**PASSAGE SHOWN**
====
# Leg or arm



## wesley stephens (Aug 13, 2012)

which do you train your dogs an and why? what seems to be better the arm bite or leg bite?


----------



## will fernandez (May 17, 2006)

depends what your doing with the dog..


----------



## Geoff Empey (Jan 8, 2008)

will fernandez said:


> depends what your doing with the dog..


Exactly .. 

Which suit sport? Different exercises or even scenarios or pictures what the dog sees in the exercises dictates where the dog should bite.


----------



## wesley stephens (Aug 13, 2012)

will fernandez said:


> depends what your doing with the dog..


personal protection


----------



## wesley stephens (Aug 13, 2012)

Geoff Empey said:


> Exactly ..
> 
> Which suit sport? Different exercises or even scenarios or pictures what the dog sees in the exercises dictates where the dog should bite.


more geared towards personal protection, but i've noticed in french and mondio they bite leg and not the arm why is that.
====
**WORK INSTRUCTIONS**
- A) In the leg-or-arm thread, in which two sports did wesley stephens notice dogs bite the leg rather than the arm?
- B) Return the leg-or-arm thread word for word between "# Leg or arm" and "(May 17, 2006)", inclusive.

**EXTRACTED INFORMATION**
====
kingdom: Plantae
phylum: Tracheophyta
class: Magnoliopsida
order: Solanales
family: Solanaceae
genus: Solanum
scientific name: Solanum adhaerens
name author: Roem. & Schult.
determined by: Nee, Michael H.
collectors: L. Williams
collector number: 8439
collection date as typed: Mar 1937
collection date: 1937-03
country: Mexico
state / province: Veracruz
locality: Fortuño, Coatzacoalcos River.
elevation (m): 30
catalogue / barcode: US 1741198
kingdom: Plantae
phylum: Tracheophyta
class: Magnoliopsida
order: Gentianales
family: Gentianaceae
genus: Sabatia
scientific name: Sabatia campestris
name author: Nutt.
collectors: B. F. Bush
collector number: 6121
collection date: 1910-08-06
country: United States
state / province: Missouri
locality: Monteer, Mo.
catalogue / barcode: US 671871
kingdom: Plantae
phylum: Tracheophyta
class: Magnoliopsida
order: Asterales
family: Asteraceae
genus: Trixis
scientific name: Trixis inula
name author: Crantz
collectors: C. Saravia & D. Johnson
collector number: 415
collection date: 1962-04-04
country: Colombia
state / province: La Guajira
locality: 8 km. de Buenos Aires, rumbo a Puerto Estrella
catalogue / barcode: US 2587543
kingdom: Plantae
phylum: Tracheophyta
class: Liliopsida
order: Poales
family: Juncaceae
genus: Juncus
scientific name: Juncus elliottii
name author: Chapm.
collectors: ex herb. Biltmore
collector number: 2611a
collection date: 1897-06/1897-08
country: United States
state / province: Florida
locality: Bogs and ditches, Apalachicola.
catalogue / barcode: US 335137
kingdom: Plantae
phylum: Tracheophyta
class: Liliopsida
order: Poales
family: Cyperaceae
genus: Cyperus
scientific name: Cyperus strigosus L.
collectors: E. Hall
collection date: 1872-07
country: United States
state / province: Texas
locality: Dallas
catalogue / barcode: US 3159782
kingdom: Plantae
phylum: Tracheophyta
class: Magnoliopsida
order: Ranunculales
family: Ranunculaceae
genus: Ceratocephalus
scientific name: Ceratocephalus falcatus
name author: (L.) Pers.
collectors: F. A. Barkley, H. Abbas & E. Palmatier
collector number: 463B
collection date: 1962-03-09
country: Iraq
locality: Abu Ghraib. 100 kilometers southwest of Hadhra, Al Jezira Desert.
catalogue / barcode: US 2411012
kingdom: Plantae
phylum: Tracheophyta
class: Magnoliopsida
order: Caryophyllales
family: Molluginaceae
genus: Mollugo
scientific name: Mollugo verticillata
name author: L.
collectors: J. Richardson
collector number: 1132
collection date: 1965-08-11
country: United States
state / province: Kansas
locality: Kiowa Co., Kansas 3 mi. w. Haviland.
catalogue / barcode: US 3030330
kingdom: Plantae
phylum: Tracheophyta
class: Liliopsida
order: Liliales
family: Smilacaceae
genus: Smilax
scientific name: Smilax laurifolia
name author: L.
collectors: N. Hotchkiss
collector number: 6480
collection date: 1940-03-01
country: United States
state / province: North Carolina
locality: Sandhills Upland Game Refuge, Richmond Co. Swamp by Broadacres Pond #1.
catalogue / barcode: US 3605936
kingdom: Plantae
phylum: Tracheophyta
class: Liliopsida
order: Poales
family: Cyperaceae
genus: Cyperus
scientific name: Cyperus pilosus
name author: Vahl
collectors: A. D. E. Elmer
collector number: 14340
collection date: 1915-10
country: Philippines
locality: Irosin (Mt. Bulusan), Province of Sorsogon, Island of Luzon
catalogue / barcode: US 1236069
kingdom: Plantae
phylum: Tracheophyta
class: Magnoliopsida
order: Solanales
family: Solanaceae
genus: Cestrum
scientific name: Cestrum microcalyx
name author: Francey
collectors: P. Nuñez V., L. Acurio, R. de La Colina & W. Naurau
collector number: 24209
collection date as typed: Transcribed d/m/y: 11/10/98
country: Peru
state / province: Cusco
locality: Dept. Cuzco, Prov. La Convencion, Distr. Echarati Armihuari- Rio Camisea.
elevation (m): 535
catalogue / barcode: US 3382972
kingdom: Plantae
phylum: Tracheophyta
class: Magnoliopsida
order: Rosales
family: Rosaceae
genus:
====
**RESPONSES PER TASK**
- A) French and mondio.

- B)
# Leg or arm



## wesley stephens (Aug 13, 2012)

which do you train your dogs an and why? what seems to be better the arm bite or leg bite?


----------



## will fernandez (May 17, 2006)